To be safe, motorcyclists treat cars 'like an enemy'

News-DemocratMay 13, 2014 

Think driving a motorcycle is like driving a car, just with more wind?

"A lot of people underestimate the complexity of motorcycle riding," said Jeremy Rosene, who is assistant coordinator of the motorcycle rider program at Southern Illinois University Carbondale. "I've heard people say it's more like driving an airplane than driving a car."

May is Motorcycle Awareness Month, which coincides with nicer weather that brings enthusiasts out in droves. But the higher number of motorcyclists yields more crashes, including three fatal accidents in the metro-east last week.

Rosene said all licensed drivers could benefit from the Motorcycle Rider Program to learn what makes a good motorcyclist and what bikers need on the road for everyone to stay safe.

Motorcyclists and their riders are entitled to all the rights and privileges as those in a passenger vehicle, Rosene added. Here is a Q&A with Rosene about motorcycle issues:

Why do motorcyclists ride where they do within a lane?

"In most cases it's to maximize visibility, both for them and for other drivers," Rosene said. "The more room they take up in a lane, the more visible they are."

That's why riders prefer riding side by side, rather than "stacked up." When more than one rides, riding to the side allows them to see better, rather than having another rider blocking their view.

Does that mean larger bikes are safer?

"Not necessarily. Larger bikes have more lights, but not as a blanket statement (they aren't safer)."

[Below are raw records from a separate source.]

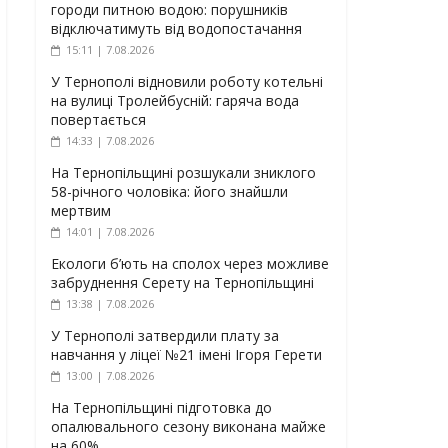
городи питною водою: порушників
відключатимуть від водопостачання
15:11 | 7.08.2026
У Тернополі відновили роботу котельні
на вулиці Тролейбусній: гаряча вода
повертається
14:33 | 7.08.2026
На Тернопільщині розшукали зниклого
58-річного чоловіка: його знайшли
мертвим
14:01 | 7.08.2026
Екологи б’ють на сполох через можливе
забруднення Серету на Тернопільщині
13:38 | 7.08.2026
У Тернополі затвердили плату за
навчання у ліцеї №21 імені Ігоря Герети
13:00 | 7.08.2026
На Тернопільщині підготовка до
опалювального сезону виконана майже
на 60%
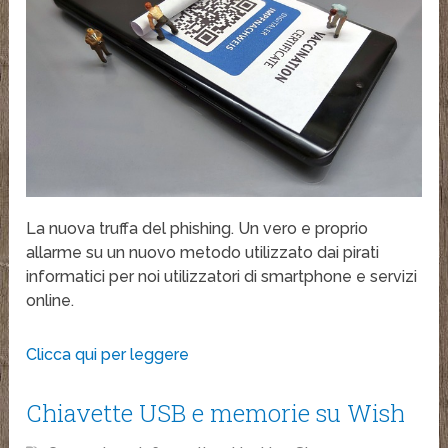
La nuova truffa del phishing. Un vero e proprio
allarme su un nuovo metodo utilizzato dai pirati
informatici per noi utilizzatori di smartphone e servizi
online.
Clicca qui per leggere
Chiavette USB e memorie su Wish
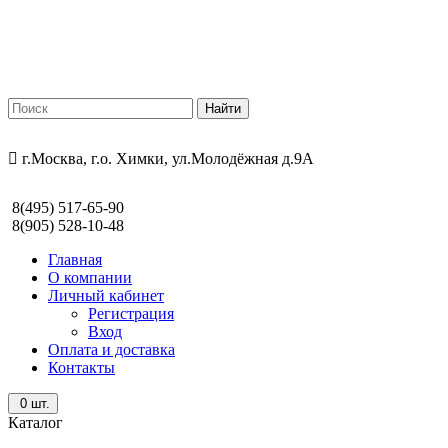
г.Москва, г.о. Химки, ул.Молодёжная д.9А
8(495) 517-65-90
8(905) 528-10-48
Главная
О компании
Личный кабинет
Регистрация
Вход
Оплата и доставка
Контакты
0
шт.
Каталог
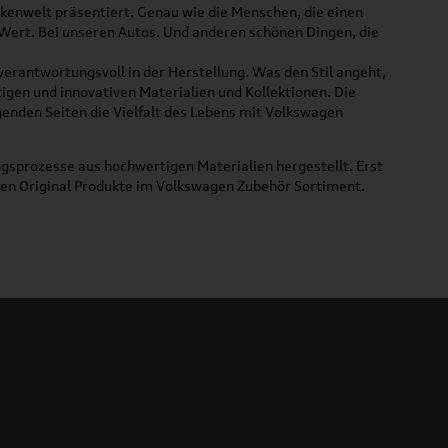
rkenwelt präsentiert. Genau wie die Menschen, die einen
 Wert. Bei unseren Autos. Und anderen schönen Dingen, die
 verantwortungsvoll in der Herstellung. Was den Stil angeht,
tigen und innovativen Materialien und Kollektionen. Die
lgenden Seiten die Vielfalt des Lebens mit Volkswagen
gsprozesse aus hochwertigen Materialien hergestellt. Erst
uen Original Produkte im Volkswagen Zubehör Sortiment.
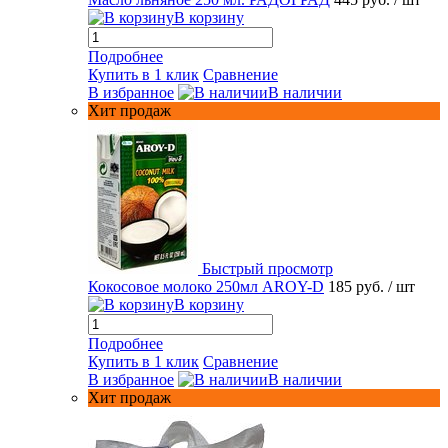
В корзину
Подробнее
Купить в 1 клик
Сравнение
В избранное
В наличии
Хит продаж
Быстрый просмотр
Кокосовое молоко 250мл AROY-D
185 руб.
/ шт
В корзину
Подробнее
Купить в 1 клик
Сравнение
В избранное
В наличии
Хит продаж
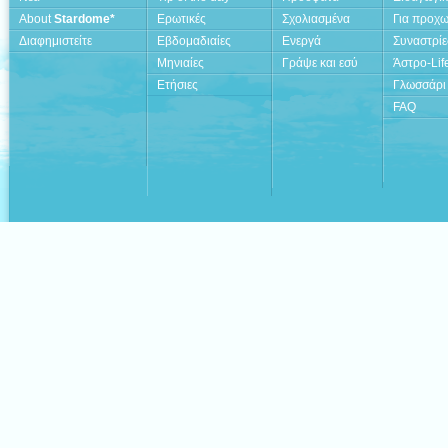
About
Stardome*
Ερωτικές
Σχολιασμένα
Για προχ
Διαφημιστείτε
Εβδομαδιαίες
Ενεργά
Συναστρίε
Μηνιαίες
Γράψε και εσύ
Άστρο-Lif
Ετήσιες
Γλωσσάρι
FAQ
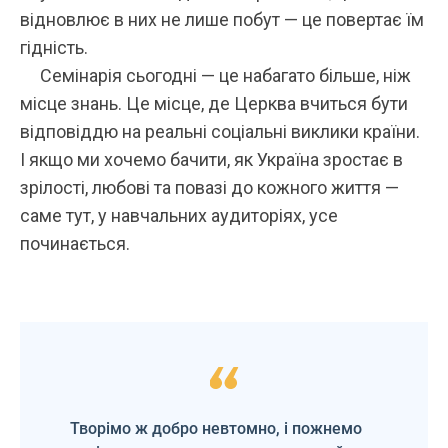
відновлює в них не лише побут — це повертає їм
гідність.
Семінарія сьогодні — це набагато більше, ніж
місце знань. Це місце, де Церква вчиться бути
відповіддю на реальні соціальні виклики країни.
І якщо ми хочемо бачити, як Україна зростає в
зрілості, любові та повазі до кожного життя —
саме тут, у навчальних аудиторіях, усе
починається.
Творімо ж добро невтомно, і пожнемо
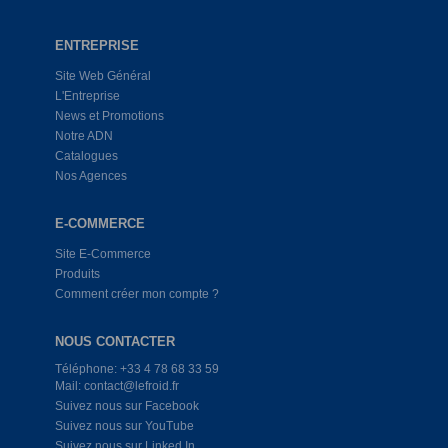
ENTREPRISE
Site Web Général
L'Entreprise
News et Promotions
Notre ADN
Catalogues
Nos Agences
E-COMMERCE
Site E-Commerce
Produits
Comment créer mon compte ?
NOUS CONTACTER
Téléphone: +33 4 78 68 33 59
Mail: contact@lefroid.fr
Suivez nous sur Facebook
Suivez nous sur YouTube
Suivez nous sur Linked In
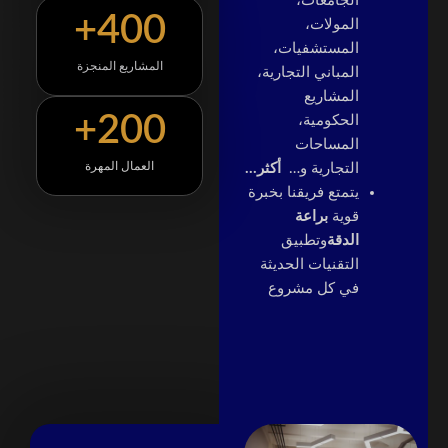
الجامعات،
+
400
المولات،
المستشفيات،
المشاريع المنجزة
المباني التجارية،
المشاريع
+
200
الحكومية،
المساحات
العمال المهرة
التجارية و…
أكثر…
يتمتع فريقنا بخبرة
قوية
براعة
الدقة
وتطبيق
التقنيات الحديثة
في كل مشروع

At stoplights, how much space should be left around the motorcycle? Are there special rules, or treat it like a car? How close should a rider get to the car?

"Treat it like a car. He's treating you like an enemy, I hope, someone who is out to kill him."

Motorcycles are entitled to the full width of the lane on the road and the full parking spot in lots, just like a car.

How hard is it to fall over? When a motorcycle is changing lanes or leaning into a turn, is falling a concern?

"It's kind of tough (to fall). The faster you go, the more stable you are, just like riding a bicycle when you're a kid. When you're still, it's hard to stay up. (The physics of it, with wheel speed) is the faster they go, the more likely it is they're going to stay up."

Most accidents occur at intersections, Rosene said.

How many times have you fallen, or had to lay down the bike?

"Twice. In each case I learned to go slower."

In Rosene's first fall, he was driving about 10 mph and going from an asphalt road to gravel. The second he was riding about 30 mph and it was raining, so the road became slippery. He was not injured either time.

Insurance must be expensive?

"Motorcycle insurance is generally a lot less expensive than a car. Mine is about $70 a year (for a 1982 900 Honda). They're a lot more economical than a car, and a lot more fun."

"Helmets are expensive. If you buy a less expensive, lower quality helmet, they're heavy and uncomfortable, they don't fit right," Rosene said. People are less likely to wear uncomfortable helmets.

Rosene wears a helmet. "Every time," he said.

Danger, by the numbers

* Motorcycle fatalities accounted for 16 percent of all vehicle fatalities, but about 3 percent of vehicle registrations.

* About half of motorcycle rider deaths occur in crashes involving only the motorcycle.

* About 40 percent of those motorcyclists with fatal injuries had alcohol in their bloodstream.

* The motorcyclist contributed to the cause of the crash in about 75 percent of fatal motorcycle crashes.

* Injuries result in 72 percent of all motorcycle crashes.